Charles Lewis, executive director for the nonpartisan Center for Public
Integrity wrote, "A contribution check of $1,000 isn't something the
average American can write; most often, those who open their checkbooks
are lawyers, lobbyists, or the vested economic interests they represent
who want something in return from the government." Trippi asserts that,
"in effect, 60,000 rich white guys determined who would be president for
the rest of us three hundred million people." Trippi goes on to describe
how the lobbyists who donated the most money to Bush's campaign were
appointed high-ranking positions in Bush's administration or somehow
benefited monetarily from their donations.

As we all know, Dean did not become our Democrat nominee in 2004. He went
down in flames in Idaho. In fact, in his book, Trippi says that the
beginning of the end for Dean started when Al Gore endorsed the governor.
That put Dean in the spotlight and he was attacked from all sides by all
three of his opponents. He was attacked in the worst possible way - with a
television ad.

Negative campaign ads are the most damaging attacks because they reach
millions of people and have a profound effect on their perception of a
candidate. Gephardt and Kerry both went after Dean and his numbers dropped
dramatically in Iowa; by the time they got to New Hampshire it was all
over. Trippi quit the campaign and went home to sleep for a year.

Even though Dean lost, Trippi sees the campaign as a huge success.

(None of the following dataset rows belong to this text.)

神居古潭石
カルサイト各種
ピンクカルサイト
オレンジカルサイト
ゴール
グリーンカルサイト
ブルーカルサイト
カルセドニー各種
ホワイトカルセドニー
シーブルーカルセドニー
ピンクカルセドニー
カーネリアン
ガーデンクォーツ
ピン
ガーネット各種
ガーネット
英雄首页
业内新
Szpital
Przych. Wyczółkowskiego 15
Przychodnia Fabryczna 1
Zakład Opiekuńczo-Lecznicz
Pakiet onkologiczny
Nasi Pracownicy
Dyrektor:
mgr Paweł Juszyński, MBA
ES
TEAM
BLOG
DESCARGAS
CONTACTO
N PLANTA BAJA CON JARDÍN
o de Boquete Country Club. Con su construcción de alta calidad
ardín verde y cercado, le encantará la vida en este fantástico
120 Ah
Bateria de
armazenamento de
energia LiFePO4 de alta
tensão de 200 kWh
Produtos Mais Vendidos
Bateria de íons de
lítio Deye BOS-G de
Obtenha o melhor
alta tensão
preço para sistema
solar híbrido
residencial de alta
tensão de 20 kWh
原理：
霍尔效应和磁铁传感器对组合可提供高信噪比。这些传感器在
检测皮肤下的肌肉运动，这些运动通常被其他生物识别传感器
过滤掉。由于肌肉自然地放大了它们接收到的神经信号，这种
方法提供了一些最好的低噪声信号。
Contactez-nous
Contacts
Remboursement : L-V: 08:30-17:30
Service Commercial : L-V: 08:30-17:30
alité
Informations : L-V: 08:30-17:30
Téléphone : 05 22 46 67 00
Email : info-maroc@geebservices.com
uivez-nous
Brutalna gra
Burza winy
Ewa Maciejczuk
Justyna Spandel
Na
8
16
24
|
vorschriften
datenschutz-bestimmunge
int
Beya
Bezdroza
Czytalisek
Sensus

Dean's
campaign involved the public on a grassroots level. The response from the
public energized Trippi and he sees this as possibly the last generation
under the thumb of television, and into the active world of the Internet.
In the final chapter of the book,

Trippi moves away from the Dean campaign and speaks directly to the reader
about how the Internet is the tool we have to embrace to bring
participatory democracy back to this country. He lists examples of how
this is already going on. For example, at Strom Thurman's 100th birthday
party in 2002, Mississippi Senator Trent Lott gave a speech in which
stunned the audience with a racist comment. The next day, the major
newspapers and broadcast news outlets did not mention the comment in their
coverage. They claimed it did not fit in with the tone of the birthday
party and rendered the comment irrelevant.

Only one media outlet mentioned the outrageous comment - ABC News. Five
years ago, that would have been the end of the story. But the blogosphere
picked the ball up right where the media dropped it. Two of the Net's most
influential blogs jumped on the story and the controversy and conversation
about Lott's comment spread across the Internet. More traditional websites
picked up the story and Slate put out an 1980 speech in which Lott said
essentially the same thing.

By December 20, Lott resigned his leadership position. All because of a
handful of bloggers. Throughout the book, Trippi refers to our founding
fathers and their 200-year-old wish for this country. He quotes James
Madison: Knowledge will forever govern, and a people who mean to be their
own governors must arm themselves with the power which knowledge gives.

He closes with this: "This thing that connects us is more than a mesh of
wires and optic links, more than a world of web sites and blogs and e-mail
addresses. We are connected by our birthright as Americans and by the very
fiber of democracy .. Together, I believe we can accomplish anything, if
we just keep one idea in mind. One principle. Four simple words that still
echo across America: You Have the Power.